Before looking at how Milgram employed friendships to see how he could lessen obedience, it is essential to understand how close relationships can alter how participants behave in this study. Though you may not consider it an individual trait (i.e., it’s an ongoing characteristic), Athanassoulis argues that this is precisely how friendship should be described. Friendships are unique relationships that develop since you and your friend have specific characteristics, and these friendships endure because you nurture them and appreciate the friendships you have with them. Friendships aren’t made; in other words, it’s not just with anyone.

Citing the previous author, Athanassoulis notes that friendship is “a long-term project which has a very characteristic nature” (p. 70). The bond has also instilled trust and understanding of how your companion can “actively shape your character.”

Since dispositions are a factor, your friendship with someone else will influence your perception of and reaction to events.

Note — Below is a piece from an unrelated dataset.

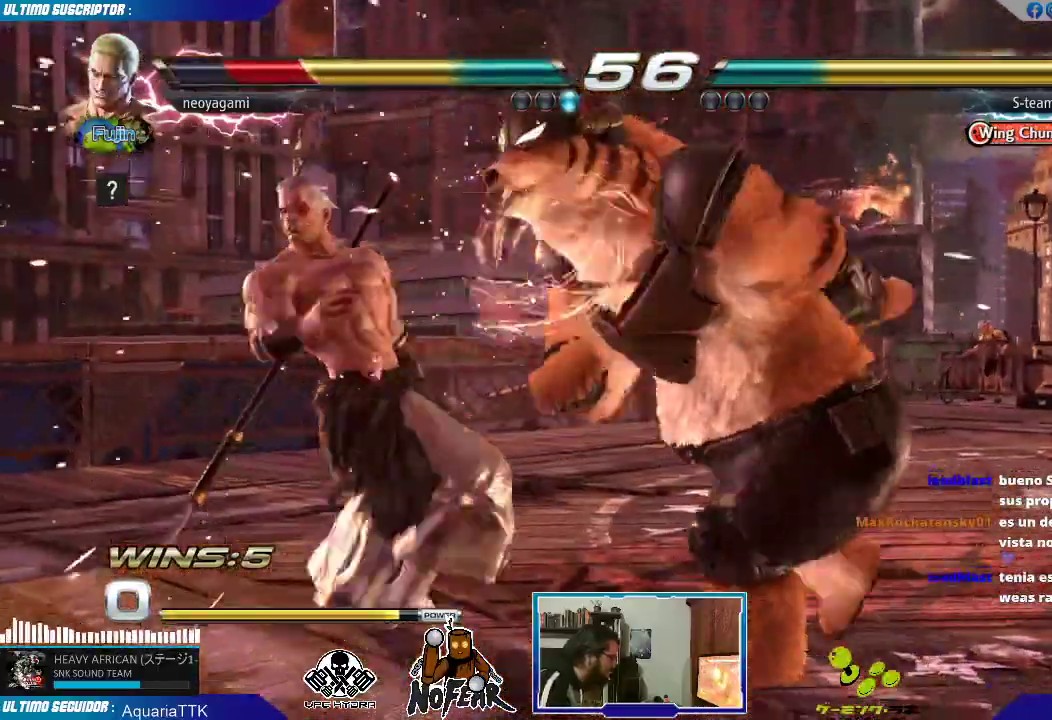
{"dt_ms": 500, "buttons": [], "left_stick": "left", "events": [[117, "left_stick", "right"], [217, "left_stick", "down"], [283, "left_stick", "left"], [317, "CROSS", "down"], [317, "SQUARE", "down"], [350, "SQUARE", "up"], [383, "CROSS", "up"]]}
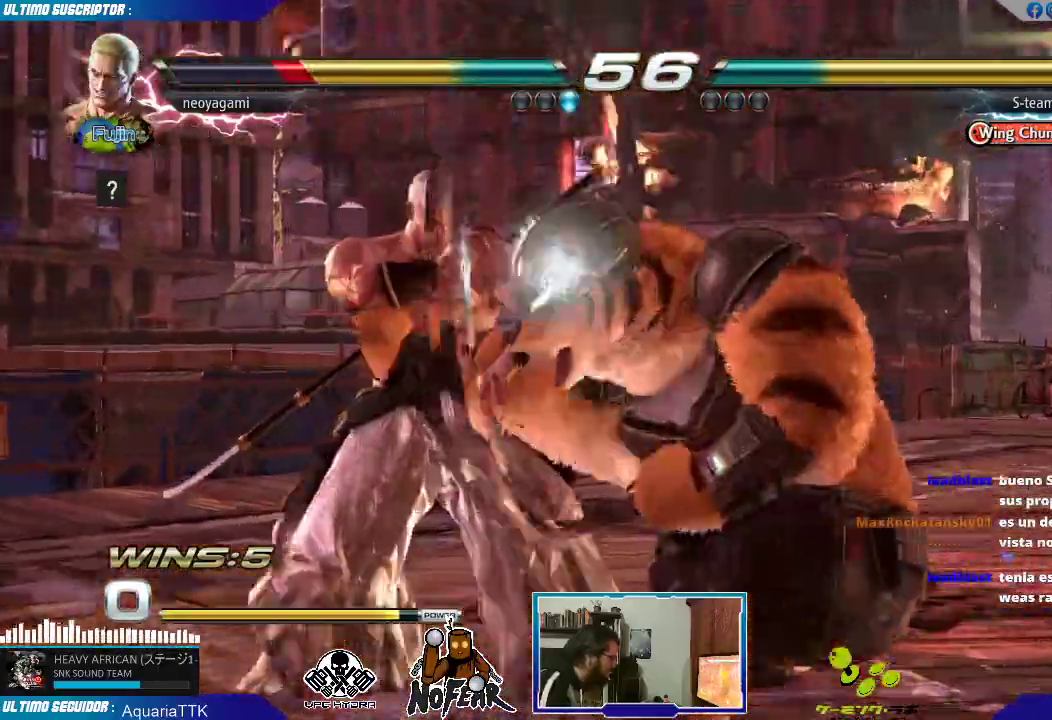
{"dt_ms": 500, "buttons": [], "left_stick": "center"}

If you’re not thinking only about yourself, you’re contemplating how an event could affect your friend. However much pressure someone puts on you to sabotage or hurt your friend, this attitude should enable you to remain firm to maintain your friend’s security.

How Did Friendship Affect the Milgram Experiments

In the Milgram experiment, the boundaries of friendship were examined in a specific situation that was only discovered when Yale University opened the lab’s archives. The condition was referred to by the name relationship Condition (RC) or Condition 24; the Teachers and learners were picked due to their friendship for at least two years (e.g., neighbors, parents-in-law, or coworkers).

Compared with the 65 percent obedience rate typically reported for Milgram studies (which was not the norm throughout the entire study), the RC yielded an average of 15 percent. Milgram’s notes regarding the RC mention that this was “as powerful a demonstration of disobedience than [sic] can be found” (p. 53). There were reports on this RC results in published literature after its discovery within Yale archives. Yale archives, however, its results are not often discussed and are often ignored in the textbooks covering the subject of social psychology.

The participants’ debriefings showed how crucial friendships influenced their decision to follow the Experimenter’s instructions. One teacher tried to assist the student by highlighting the correct answers. However, he stopped just before the maximum amount of “volts” was issued as punishment. Another teacher resisted by stating, “It may be important to you but not that important to me–for friendship–anyway” (p. 70). Another person simply said, “This is my neighbor,” without further details. Another mentioned the “horrible feeling” associated with being disappointed by someone with whom he shares an ongoing relationship.

In the most extreme instance of disobedience, an Experimenter left the study. “Tracy, operating under real” (i.e., not a scripted) “conditions of authority, that is being employed and paid to do as his boss asked, defied authority for a friend.”